Material supplied Start Marker

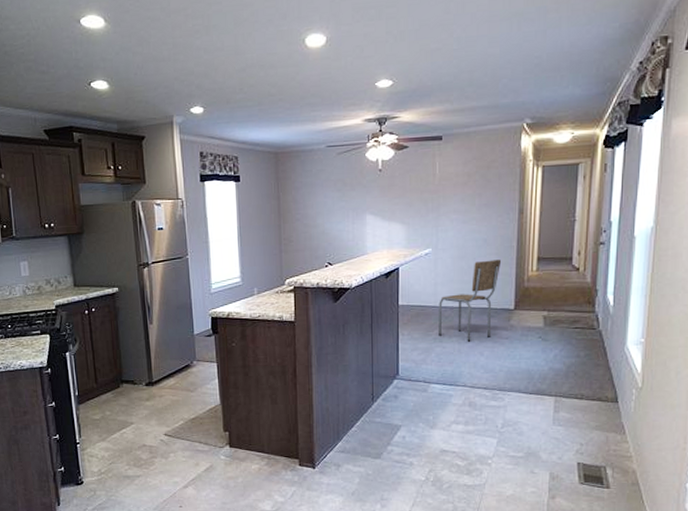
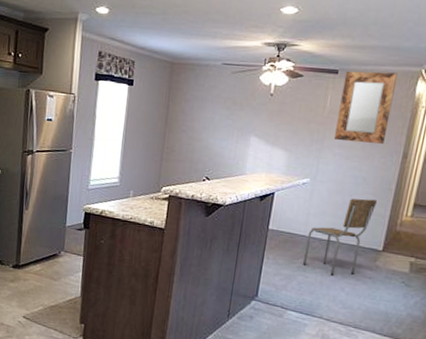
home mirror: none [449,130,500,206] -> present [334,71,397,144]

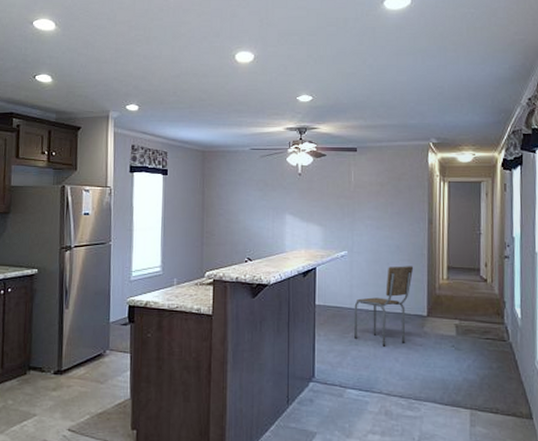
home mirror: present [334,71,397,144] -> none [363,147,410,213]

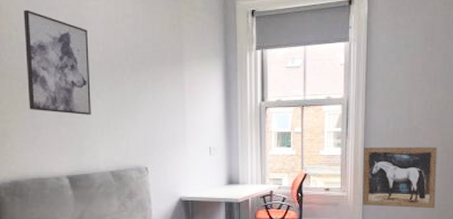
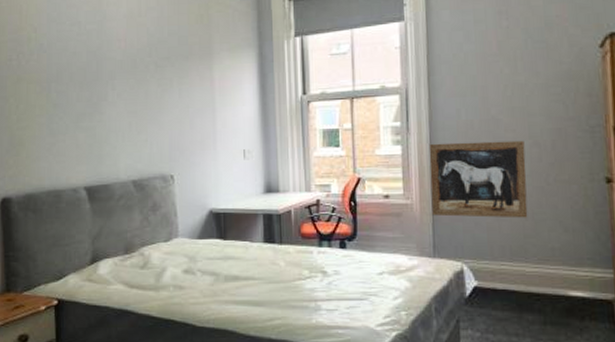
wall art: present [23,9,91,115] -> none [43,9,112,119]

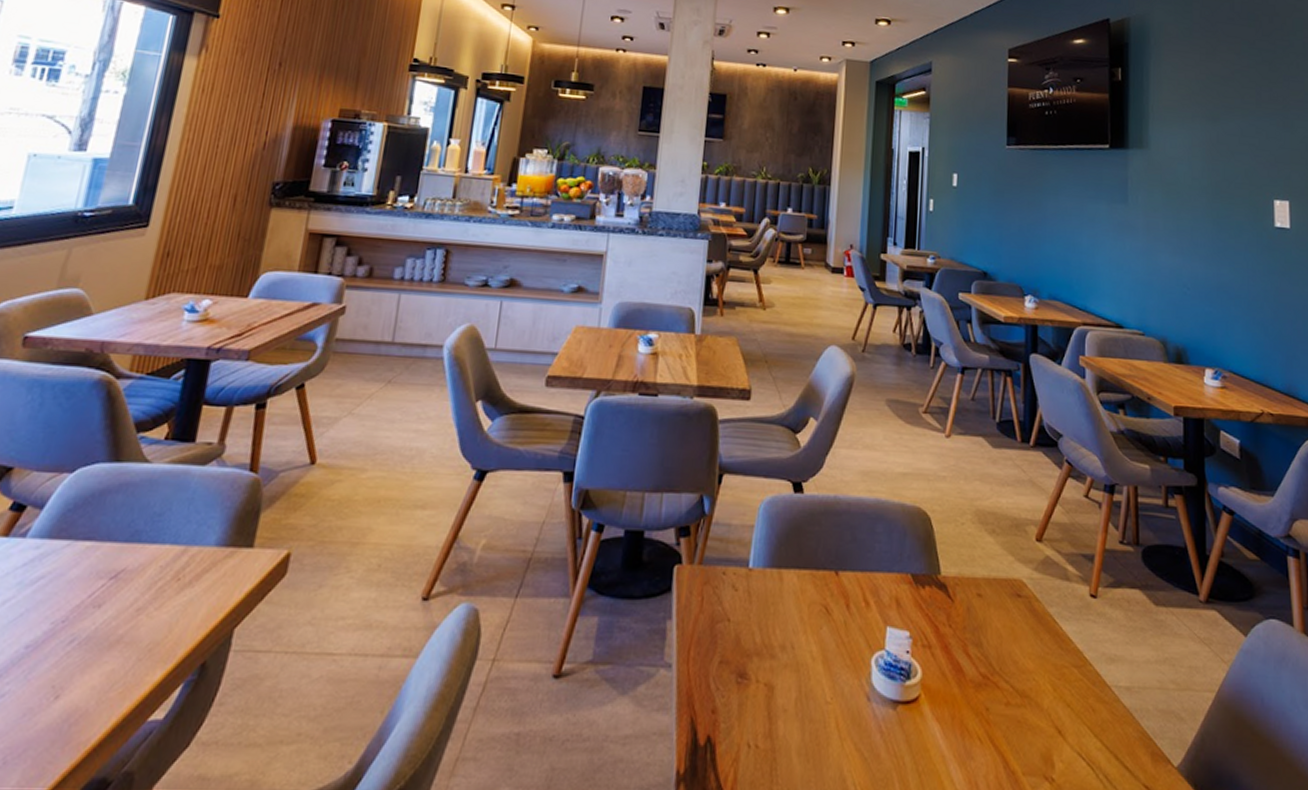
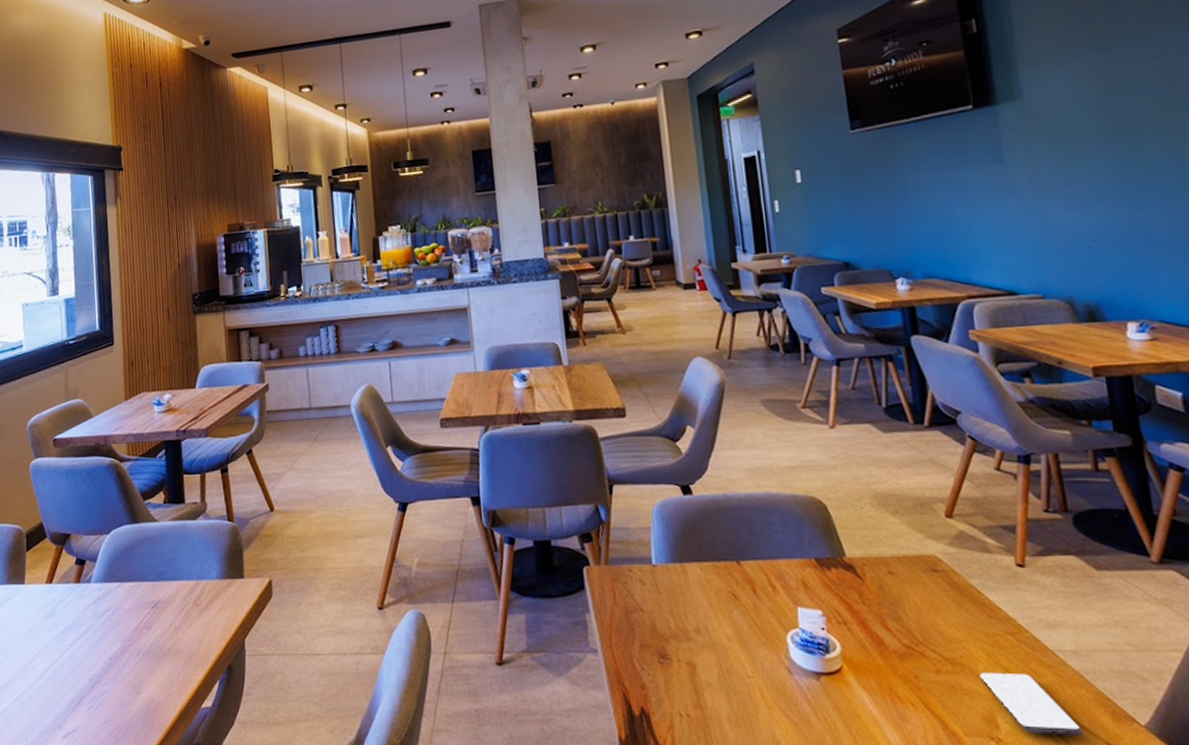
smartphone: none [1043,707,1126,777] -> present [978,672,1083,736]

Material supplied End Marker
Material supplied Start Marker

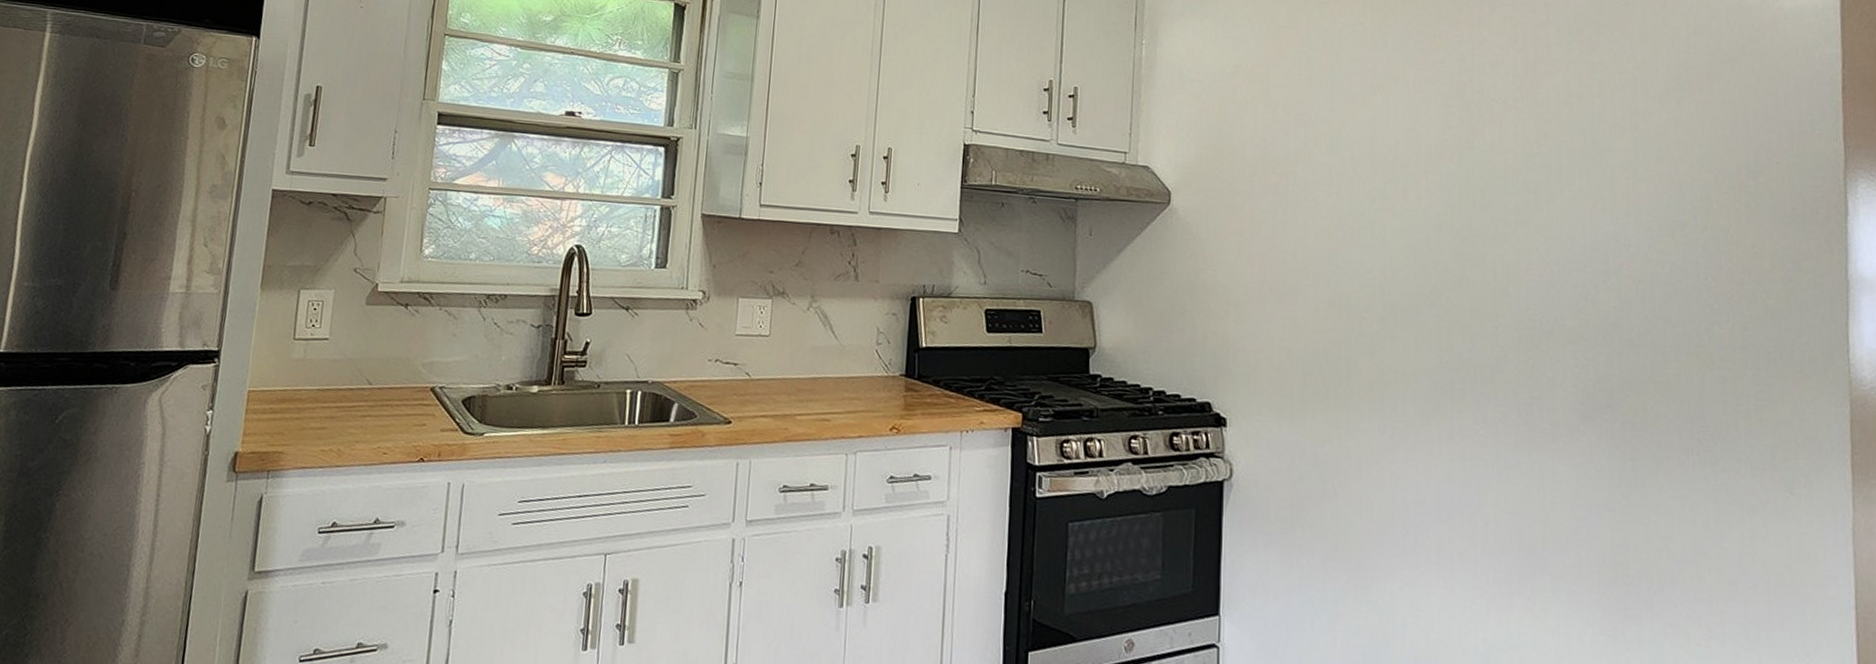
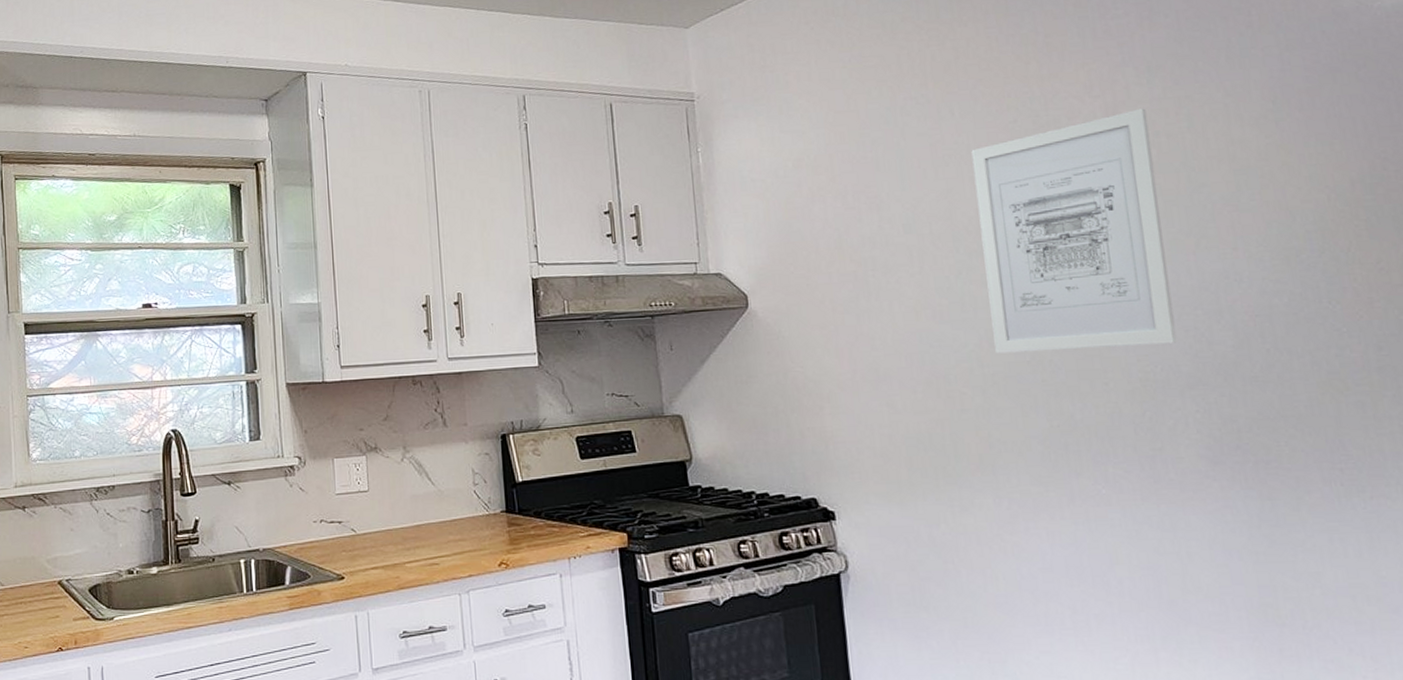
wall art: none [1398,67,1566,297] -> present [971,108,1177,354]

Material supplied End Marker
Material supplied Start Marker

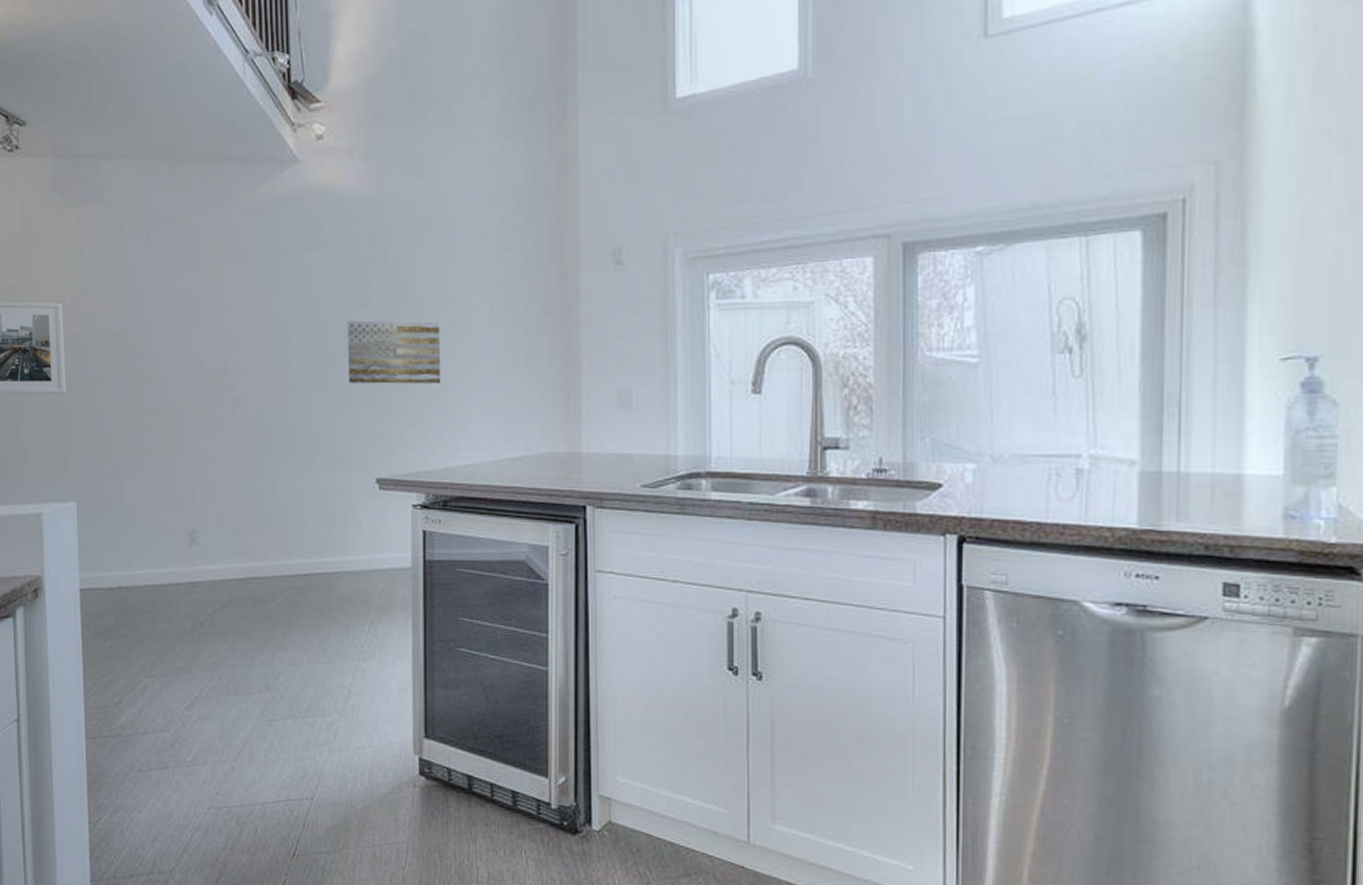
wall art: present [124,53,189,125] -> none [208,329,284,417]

Material supplied End Marker

What the task asks —
Using the listing above, restate exactly the range between the lines holding "home mirror: none" and "smartphone: none [1043,707,1126,777]", inclusive, with pictures left out.

Exercise output —
home mirror: none [449,130,500,206] -> present [334,71,397,144]

home mirror: present [334,71,397,144] -> none [363,147,410,213]

wall art: present [23,9,91,115] -> none [43,9,112,119]

smartphone: none [1043,707,1126,777] -> present [978,672,1083,736]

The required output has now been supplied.